Слушая эти голоса, Левин насупившись сидел на кресле в спальне жены и упорно молчал на ее вопросы о том, что с ним; но когда, наконец, она сама, робко улыбаясь, спросила: – «Уж не что ли нибудь не понравилось тебе с Весловским?» – его прорвало, и он высказал все; то, что он высказывал, оскорбляло его и потому еще больше его раздражало.
Он стоял пред ней с страшно блестевшими из-под насупленных бровей глазами и прижимал к груди сильные руки, как будто напрягая все силы свои, чтобы удержать себя. Выражение лица его было бы сурово и даже жестоко, если б оно вместе с тем не выражало страдания, которое трогало ее. Скулы его тряслись, и голос обрывался.
– Ты пойми, что я не ревную: – это мерзкое слово. Я не могу ревновать и верить, чтоб… Я не могу сказать, что я чувствую, но это ужасно… Я не ревную, но я оскорблен, унижен тем, что кто-нибудь смеет думать, смеет смотреть на тебя такими глазами…
– Да какими глазами? – говорила Кити, стараясь как можно добросовестнее вспомнить все речи и жесты нынешнего вечера и все их оттенки.
Во глубине души она находила, что было что-то именно в ту минуту, как он перешел за ней на другой конец стола, но не смела признаться в этом даже самой себе, тем более не решалась сказать это ему и усилить этим его страдание.
– И что же может быть привлекательного во мне, какая я?..

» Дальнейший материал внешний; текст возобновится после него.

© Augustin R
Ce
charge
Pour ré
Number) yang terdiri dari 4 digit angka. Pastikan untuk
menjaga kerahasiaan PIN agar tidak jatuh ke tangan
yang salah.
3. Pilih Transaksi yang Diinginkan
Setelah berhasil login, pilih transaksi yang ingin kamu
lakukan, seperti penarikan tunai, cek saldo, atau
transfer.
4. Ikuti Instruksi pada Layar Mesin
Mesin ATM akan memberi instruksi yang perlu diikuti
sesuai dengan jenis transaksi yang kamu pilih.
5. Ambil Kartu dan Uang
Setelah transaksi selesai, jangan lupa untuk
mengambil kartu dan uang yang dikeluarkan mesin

– Ах! – вскрикнул он, хватаясь за голову. – Ты бы не говорила!.. Значит, если бы ты была привлекательна…
– Да нет, Костя, да постой, да послушай! – говорила она, с страдальчески-соболезнующим выражением глядя на него. – Ну, что же ты можешь думать? Когда для меня нет людей, нету, нету!.. Ну хочешь ты, чтоб я никого не видала?
В первую минуту ей была оскорбительна его ревность; ей было досадно, что малейшее развлечение, и самое невинное, было ей запрещено; но теперь она охотно пожертвовала бы и не такими пустяками, а всем для его спокойствия, чтоб избавить его от страдания, которое он испытывал.
– Ты пойми ужас и комизм моего положения, – продолжал он отчаянным шепотом, – что он у меня в доме, что он ничего неприличного, собственно, ведь не сделал, кроме этой развязности и поджимания ног. Он считает это самым хорошим тоном, и потому я должен быть любезен с ним.
– Но, Костя, ты преувеличиваешь, – говорила Кити, в глубине души радуясь той силе любви к ней, которая выражалась теперь в его ревности.
– Ужаснее всего то, что ты – какая ты всегда, и теперь, когда ты такая святыня для меня, мы так счастливы, так особенно счастливы, и вдруг такая дрянь… Не дрянь, зачем я его браню? Мне до него дела нет. Но за что мое, твое счастье?..
– Знаешь, я понимаю, отчего это сделалось, – начала Кити.
– Отчего? отчего?
– Я видела, как ты смотрел, когда мы говорили за ужином.
– Ну да, ну да! – испуганно сказал Левин.
Она рассказала ему, о чем они говорили. И, рассказывая это, она задыхалась от волнения. Левин помолчал, потом пригляделся к ее бледному, испуганному лицу и вдруг схватился за голову.
– Катя, я измучал тебя! Голубчик, прости меня! Это сумасшествие! Катя, я кругом виноват.